Data Accuracy

Accurate information is a primary goal of censuses and sample surveys. Accuracy can be defined as the extent to which results deviate from the true values of the characteristics in the target population. Statisticians use the term “error” to refer to this deviation. Good survey design seeks to minimize survey error.

Statisticians usually classify the factors affecting the accuracy of survey data into two categories: nonsampling and sampling errors. Nonsampling error applies to administrative records and surveys, including censuses, whereas sampling error applies only to sample surveys.

Nonsampling Error

Nonsampling error refers to error related to the design, data collection, and processing procedures. Nonsampling error may occur at each stage of the survey process and is often difficult to measure. The sources of nonsampling error in surveys have analogues for administrative records: the purposes for and the processes through which the records are created affect how well the records capture the concepts of interest of relevant populations (e.g., patents, journal articles, immigrant scientists and engineers). A brief description of five sources of nonsampling error follows. For convenience, the descriptions refer to samples, but they also apply to censuses and administrative records.

Specification error. Survey questions often do not perfectly measure the concept for which they are intended as indicators. For example, the number of patents does not perfectly quantify the amount of invention.

Coverage error. The sampling frame, the listing of the target population members used for selecting survey respondents, may be inaccurate or incomplete. If the frame has omissions, duplications, or other flaws, the survey is less representative because coverage of the target population is inaccurate. Frame errors often require extensive effort to correct.

Nonresponse error. Nonresponse error can occur if not all members of the sample respond to the survey. Response rates indicate the proportion of sample members that respond to the survey. Response rate is not always an indication of nonresponse error.

Nonresponse can cause nonresponse bias, which occurs when the people or establishments that respond to a question, or to the survey as a whole, differ in systematic ways from those who do not respond. For example, in surveys of national populations, complete or partial nonresponse is often more likely among lower-income or less-educated respondents. Evidence of nonresponse bias is an important factor in decisions about whether survey data should be included in Indicators.

Managers of high-quality surveys, such as those in the U.S. federal statistical system, do research on nonresponse patterns to assess whether and how nonresponse might bias survey estimates. Indicators notes instances where reported data may be subject to substantial nonresponse bias.

Measurement error. There are many sources of measurement error, but respondents, interviewers, mode of administration, and survey questionnaires are the most common. Knowingly or unintentionally, respondents may provide incorrect information. Interviewers may influence respondents’ answers or record their answers incorrectly. The questionnaire can be a source of error if there are ambiguous, poorly worded, or confusing questions, instructions, or terms or if the questionnaire layout is confusing.

In addition, the records or systems of information that a respondent may refer to, the mode of data collection, and the setting for the survey administration may contribute to measurement error. Perceptions about whether data will be treated as confidential may affect the accuracy of survey responses to sensitive questions, such as those about business profits or personal incomes.

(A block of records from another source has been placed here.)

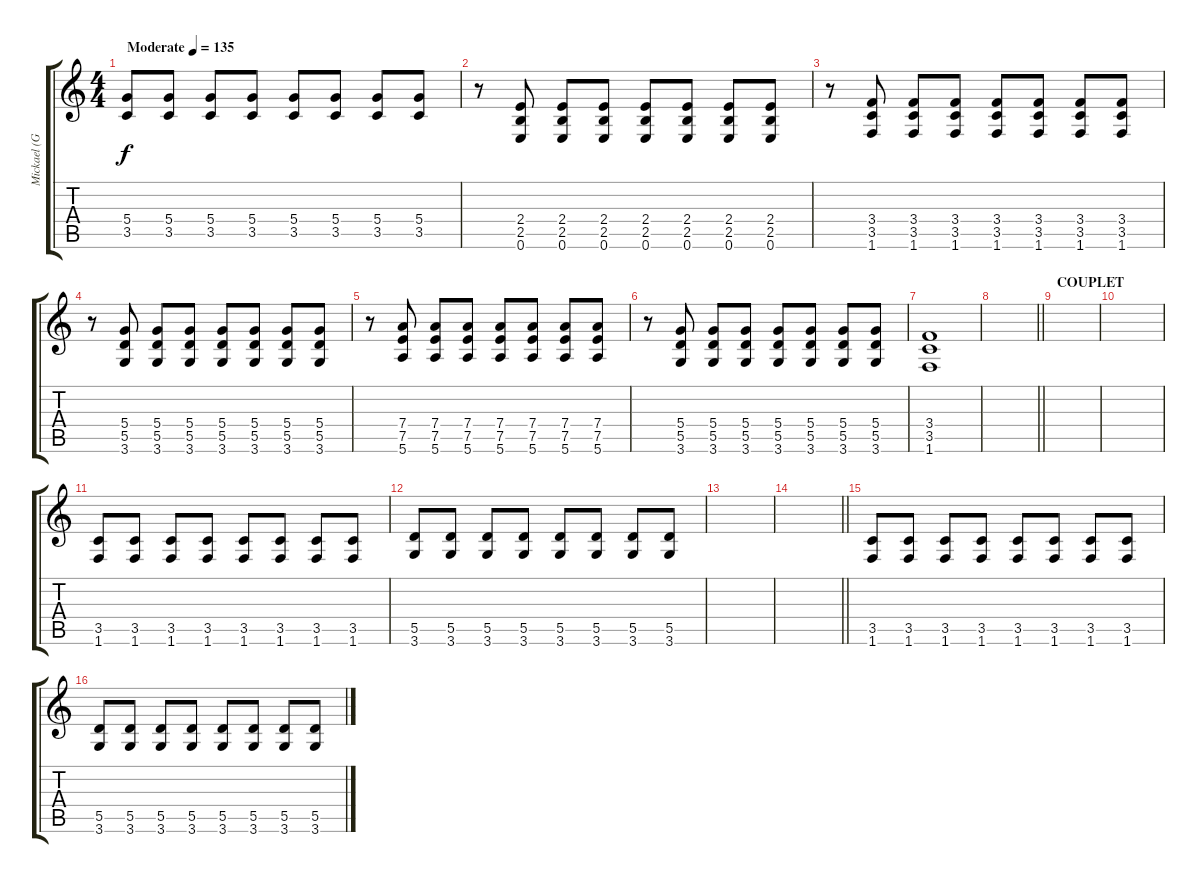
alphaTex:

\track ("Mickael (Guitare_02)" "Mickael (G") {instrument distortionguitar}
\staff {score tabs}
\tuning (E4 B3 G3 D3 A2 E2) {hide}
\ts (4 4)
\tempo (135 "Moderate")
\clef g2
\ks c
(5.4 3.5).8{dy f instrument distortionguitar} (5.4 3.5).8 (5.4 3.5).8 (5.4 3.5).8 (5.4 3.5).8 (5.4 3.5).8 (5.4 3.5).8 (5.4 3.5).8 |
r.8 (2.4 2.5 0.6).8 (2.4 2.5 0.6).8 (2.4 2.5 0.6).8 (2.4 2.5 0.6).8 (2.4 2.5 0.6).8 (2.4 2.5 0.6).8 (2.4 2.5 0.6).8 |
r.8 (3.4 3.5 1.6).8 (3.4 3.5 1.6).8 (3.4 3.5 1.6).8 (3.4 3.5 1.6).8 (3.4 3.5 1.6).8 (3.4 3.5 1.6).8 (3.4 3.5 1.6).8 |
r.8 (5.4 5.5 3.6).8 (5.4 5.5 3.6).8 (5.4 5.5 3.6).8 (5.4 5.5 3.6).8 (5.4 5.5 3.6).8 (5.4 5.5 3.6).8 (5.4 5.5 3.6).8 |
r.8 (7.4 7.5 5.6).8 (7.4 7.5 5.6).8 (7.4 7.5 5.6).8 (7.4 7.5 5.6).8 (7.4 7.5 5.6).8 (7.4 7.5 5.6).8 (7.4 7.5 5.6).8 |
r.8 (5.4 5.5 3.6).8 (5.4 5.5 3.6).8 (5.4 5.5 3.6).8 (5.4 5.5 3.6).8 (5.4 5.5 3.6).8 (5.4 5.5 3.6).8 (5.4 5.5 3.6).8 |
(3.4 3.5 1.6).1 |
\barLineRight lightlight
|
\section ("" "COUPLET")
|
|
(3.5 1.6).8 (3.5 1.6).8 (3.5 1.6).8 (3.5 1.6).8 (3.5 1.6).8 (3.5 1.6).8 (3.5 1.6).8 (3.5 1.6).8 |
(5.5 3.6).8 (5.5 3.6).8 (5.5 3.6).8 (5.5 3.6).8 (5.5 3.6).8 (5.5 3.6).8 (5.5 3.6).8 (5.5 3.6).8 |
|
\barLineRight lightlight
|
(3.5 1.6).8 (3.5 1.6).8 (3.5 1.6).8 (3.5 1.6).8 (3.5 1.6).8 (3.5 1.6).8 (3.5 1.6).8 (3.5 1.6).8 |
(5.5 3.6).8 (5.5 3.6).8 (5.5 3.6).8 (5.5 3.6).8 (5.5 3.6).8 (5.5 3.6).8 (5.5 3.6).8 (5.5 3.6).8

Processing error. Processing errors include errors in recording, checking, coding, and preparing survey data to make them ready for analysis.

Sampling Error

Sampling error is the most commonly reported measure of a survey’s precision. Unlike nonsampling error, sampling error can be quantitatively estimated in most scientific sample surveys.

Sampling error is the uncertainty in an estimate that results because not all units in the population are measured. Chance is involved in selecting the members of a sample. If the same, random procedures were used repeatedly to select samples from the population, numerous samples would be selected, each containing different members of the population with different characteristics. Each sample would produce different population estimates. When there is great variation among the samples drawn from a given population, the sampling error is high, and there is a large chance that the survey estimate is far from the true population value. In a census, because the entire population is surveyed, there is no sampling error, but nonsampling errors may still exist.

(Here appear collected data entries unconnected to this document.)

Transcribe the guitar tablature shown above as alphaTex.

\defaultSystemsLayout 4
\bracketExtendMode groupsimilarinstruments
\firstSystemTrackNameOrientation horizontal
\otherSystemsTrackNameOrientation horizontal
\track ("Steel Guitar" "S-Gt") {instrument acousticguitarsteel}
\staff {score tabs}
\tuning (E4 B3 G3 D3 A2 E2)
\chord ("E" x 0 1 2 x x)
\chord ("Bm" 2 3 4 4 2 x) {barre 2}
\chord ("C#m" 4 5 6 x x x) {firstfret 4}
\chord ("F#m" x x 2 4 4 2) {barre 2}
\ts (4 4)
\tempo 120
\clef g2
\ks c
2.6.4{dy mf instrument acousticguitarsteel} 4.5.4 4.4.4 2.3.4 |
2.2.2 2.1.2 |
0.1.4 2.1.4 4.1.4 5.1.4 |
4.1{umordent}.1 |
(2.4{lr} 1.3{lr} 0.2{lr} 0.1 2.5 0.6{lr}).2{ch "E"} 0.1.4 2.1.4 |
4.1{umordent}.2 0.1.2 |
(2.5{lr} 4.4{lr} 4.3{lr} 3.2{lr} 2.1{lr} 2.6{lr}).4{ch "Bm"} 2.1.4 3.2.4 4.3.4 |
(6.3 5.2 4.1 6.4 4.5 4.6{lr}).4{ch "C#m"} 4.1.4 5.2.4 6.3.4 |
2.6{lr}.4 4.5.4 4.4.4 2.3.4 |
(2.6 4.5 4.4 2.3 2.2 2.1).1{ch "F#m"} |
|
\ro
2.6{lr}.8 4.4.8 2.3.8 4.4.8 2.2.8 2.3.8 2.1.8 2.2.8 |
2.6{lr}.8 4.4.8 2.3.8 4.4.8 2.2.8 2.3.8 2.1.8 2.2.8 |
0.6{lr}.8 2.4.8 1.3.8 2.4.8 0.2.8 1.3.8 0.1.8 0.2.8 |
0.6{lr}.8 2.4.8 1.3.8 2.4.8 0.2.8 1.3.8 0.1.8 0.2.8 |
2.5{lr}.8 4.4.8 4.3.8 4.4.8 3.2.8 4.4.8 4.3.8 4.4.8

Sampling error is reduced when samples are large, and most of the surveys used in Indicators have large samples. Typically, sampling error is a function of the sample design and size, the variability of the measure of interest, and the methods used to produce estimates from the sample data.

Sampling error associated with an estimate is often measured by the coefficient of variation or margin of error, both of which are measures of the amount of uncertainty in the estimate.